Farmworkers and advocates are taking to the streets to bring attention to the continuing struggle for farmworker rights. On Monday, two groups left Seneca Falls and Harlem to march to Albany, a total distance of 330 miles. The march, "330 Miles Toward Justice" began with a vigil at St. Luke's Church in Brockport. "This vigil," said Bill Abom of Rural and Migrant Ministries, "is a chance for people to stand together with those marching to Albany in the quest for equal rights for farmworkers."
Advocates want legislation passed in New York that would give farmworkers a weekly day of rest, overtime pay, and the right to collective bargaining. Bills have passed in the Assembly but failed to even come to a vote in the Senate. "Everyone knows that if (Senate Majority Leader) Joe Bruno wanted to pass the bill, it would [pass]," said Aspacio Alcantara of the CITA, the Independent Farmworkers Center. Marchers hope to meet with him in Albany.

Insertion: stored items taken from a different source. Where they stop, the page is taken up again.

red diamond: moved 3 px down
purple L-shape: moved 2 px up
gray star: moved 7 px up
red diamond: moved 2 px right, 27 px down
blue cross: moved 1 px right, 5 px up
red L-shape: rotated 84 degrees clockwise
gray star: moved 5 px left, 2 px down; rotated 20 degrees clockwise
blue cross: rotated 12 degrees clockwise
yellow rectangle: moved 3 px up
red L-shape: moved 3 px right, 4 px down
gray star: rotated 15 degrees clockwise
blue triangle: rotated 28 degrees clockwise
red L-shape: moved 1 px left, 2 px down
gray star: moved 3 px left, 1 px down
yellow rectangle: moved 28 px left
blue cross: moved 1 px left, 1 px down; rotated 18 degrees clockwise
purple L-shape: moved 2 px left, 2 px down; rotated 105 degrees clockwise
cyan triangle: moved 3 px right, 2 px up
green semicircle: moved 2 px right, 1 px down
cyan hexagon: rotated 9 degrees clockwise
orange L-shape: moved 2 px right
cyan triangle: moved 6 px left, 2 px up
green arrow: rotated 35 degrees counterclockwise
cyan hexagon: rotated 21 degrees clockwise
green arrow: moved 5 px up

Twenty people have signed up to march the entire 180 miles from Seneca Falls to Albany, a trip expected to take 10 days. Salvador Solis, a former farmworker and an organizer with CITA, is one of the people walking the entire way. "We're not asking for anything extra," he said. "We're asking for justice and equality."
The marchers gathered at the altar of St. Luke's, where two nuns blessed them with holy water before sending them on their way. "Easter is an important time of year to do this," said Sister Marlena Roeger. "This march is about a re-birth, about something new."

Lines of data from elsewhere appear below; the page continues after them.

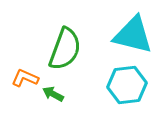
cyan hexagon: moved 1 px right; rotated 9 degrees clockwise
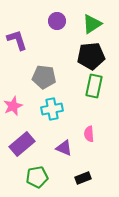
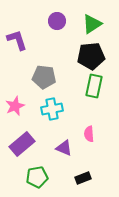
pink star: moved 2 px right
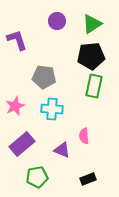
cyan cross: rotated 15 degrees clockwise
pink semicircle: moved 5 px left, 2 px down
purple triangle: moved 2 px left, 2 px down
black rectangle: moved 5 px right, 1 px down
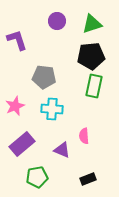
green triangle: rotated 15 degrees clockwise
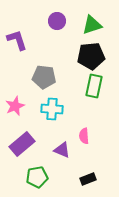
green triangle: moved 1 px down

Jill McGee, a dairy farmworker who will drive most of the way because of a knee injury, hopes the march will have a big impact. "I really think this is the year the bill will pass," she said. "I hope that this is the year the oppression of farmworkers ends."
The marchers will make several stops before arriving in Albany on April 30. For a complete itinerary, call Jim Schmidt (325-3050) or Bill Abom (637-8360, 764-0188).
--- Joseph Sorrentino
If you don't like what's on the air, you can press the off button, right? That's not so easy, though, when you're dealing with Clear Channel Communications Inc.

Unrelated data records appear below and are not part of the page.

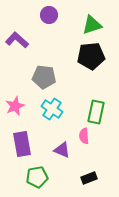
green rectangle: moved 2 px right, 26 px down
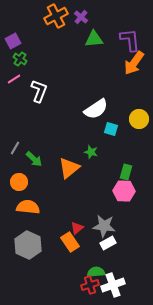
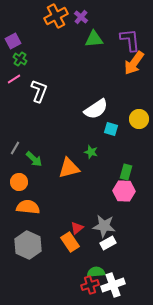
orange triangle: rotated 25 degrees clockwise
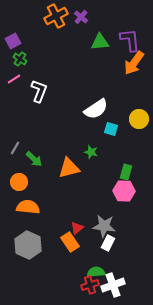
green triangle: moved 6 px right, 3 px down
white rectangle: rotated 35 degrees counterclockwise
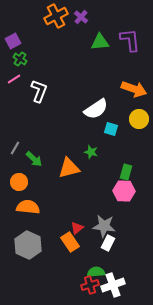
orange arrow: moved 26 px down; rotated 105 degrees counterclockwise
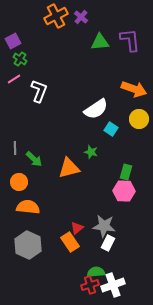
cyan square: rotated 16 degrees clockwise
gray line: rotated 32 degrees counterclockwise
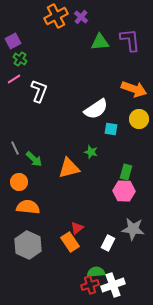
cyan square: rotated 24 degrees counterclockwise
gray line: rotated 24 degrees counterclockwise
gray star: moved 29 px right, 3 px down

First, the San Antonio-based parent corporation is ubiquitous (1,225 radio stations and 37 TV stations nationwide; seven radio stations plus WOKR-TV Channel 13 in Rochester). Second, the company has found a new and less-avoidable way to broadcast in the "public square."
As the Chicago Tribune reported last month, Clear Channel has been sponsoring patriotic rallies across the country, including large ones in Atlanta, Cincinnati, and Cleveland. With its journalistic eyebrows raised, the Trib got a juicy quote from an ex-Washington insider: "I think this is pretty extraordinary," said former Federal Communications Commissioner Glen Robinson, who teaches law at the University of Virginia. "I can't say that this violates any of a broadcaster's obligations, but it sounds like borderline manufacturing of the news."
On April 16, Clear Channel's WHAM 1180 sponsored a "support the troops" rally in the Highland Bowl on South Avenue. Besides some radio personalities, County Executive Jack Doyle and Rochester Mayor Bill Johnson showed up to speak. Vietnam War veteran Gary Beikirch's remarks made the TV news.
The WHAM website ran a story on the news of its own making. Who says Rochester's "manufacturing" sector is dead?
There we were, minding our own business April 17, when WXXI's Michael Caputo, hosting Channel 21's Need to Know, goes and drops a big one. It seems former White House speechwriter and Caledonia native Curt Smith will soon be on the 1370 AM Sunday morning line-up.
On his own website, Smith says he'll "begin hosting Perspectives each week... in early May. The series will be distributed to other NPR stations in New York State. It will feature well-known local and national guests --- indeed, arguably the greatest galaxy of marquee names of any mid-size market in America."
Could this modesty mean a cameo by George H.W. Bush, for whom Smith proudly wrote a "Just War" speech? Or by Margaret Thatcher, who's on the record as admiring Smith's work, and who ran her own splendid little naval campaign against the upstart Argentineans? There's no telling. But by floating this new show, WXXI certainly will be tilting a little more to starboard.
The federal Environmental Protection Agency has put Diaz Chemical Corporation on notice: The company, says an April 16 EPA news release, must "take specific actions to correct deficiencies in the way that it operates its facility in Holley, New York." The EPA notes this action from the company's "failure to meet a provision of the Clean Air Act."
In January 2002, the Diaz plant suffered an explosion that caused a cloud of airborne chemicals (including toluene and chlorofluorophenol) to hit a nearby residential neighborhood. The neighbors, some of whom are still unable to return to their homes, have been pursuing legal action.
Senator Hillary Rodham Clinton has weighed in. On April 18, she wrote EPA head Christine Todd Whitman that "more needs to be done to safeguard the health of the Holley community." She asked Whitman to widen the search for contaminants in Holley and "expand the types of chemicals for which testing will be done." A Diaz spokesperson could not be reached for comment.